Remove Non-ASCII Characters
Strip every character outside the ASCII range (0x00–0x7F). Leaves only printable ASCII and control codes.
0 characters
0 characters
About Remove Non-ASCII Characters
Non-ASCII removal strips any character with a code point above 0x7F, leaving only the original 128 ASCII characters: letters, digits, basic punctuation, and control codes. It's useful when piping text into a system that requires strictly 7-bit clean output.
When to use it
- Sanitizing text before storing in an ASCII-only database column
- Stripping emoji and other non-ASCII content for plain-text export
- Preparing input for a legacy system that doesn't handle Unicode
- Removing zero-width and combining characters in bulk
How it works
A regex matches any character outside the range U+0000–U+007F and removes it. Accented Latin letters, emoji, CJK, and combining marks all go.
Examples
Accented letters and emoji are removed — combine with remove-accents first to preserve the letter shape
Café naïve 🎉 résumé
Caf nave rsum
Frequently asked questions
- Will I lose accented letters?
- Yes — accented letters are above 0x7F and get removed. For a better result with accented Latin text, run remove-accents first to convert é → e, then this tool to strip any remaining non-ASCII.
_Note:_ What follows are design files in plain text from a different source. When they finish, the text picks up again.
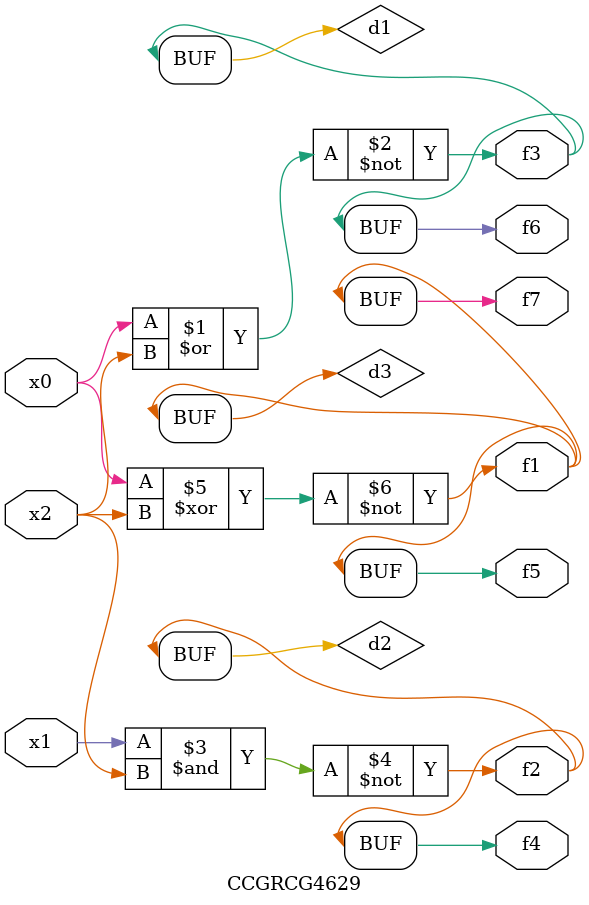
<source format=v>
module CCGRCG4629(
	input x0, x1, x2,
	output f1, f2, f3, f4, f5, f6, f7
);

	wire d1, d2, d3;

	nor (d1, x0, x2);
	nand (d2, x1, x2);
	xnor (d3, x0, x2);
	assign f1 = d3;
	assign f2 = d2;
	assign f3 = d1;
	assign f4 = d2;
	assign f5 = d3;
	assign f6 = d1;
	assign f7 = d3;
endmodule

</source>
- Are control characters preserved?
- Yes. ASCII control characters (U+0000–U+001F) are inside the ASCII range and stay. To remove those too, follow up with a custom regex strip.
- Is this the same as remove-emojis?
- Stronger. This removes everything non-ASCII; remove-emojis removes only the pictograph code points. Use remove-emojis if you want to keep accented letters and CJK.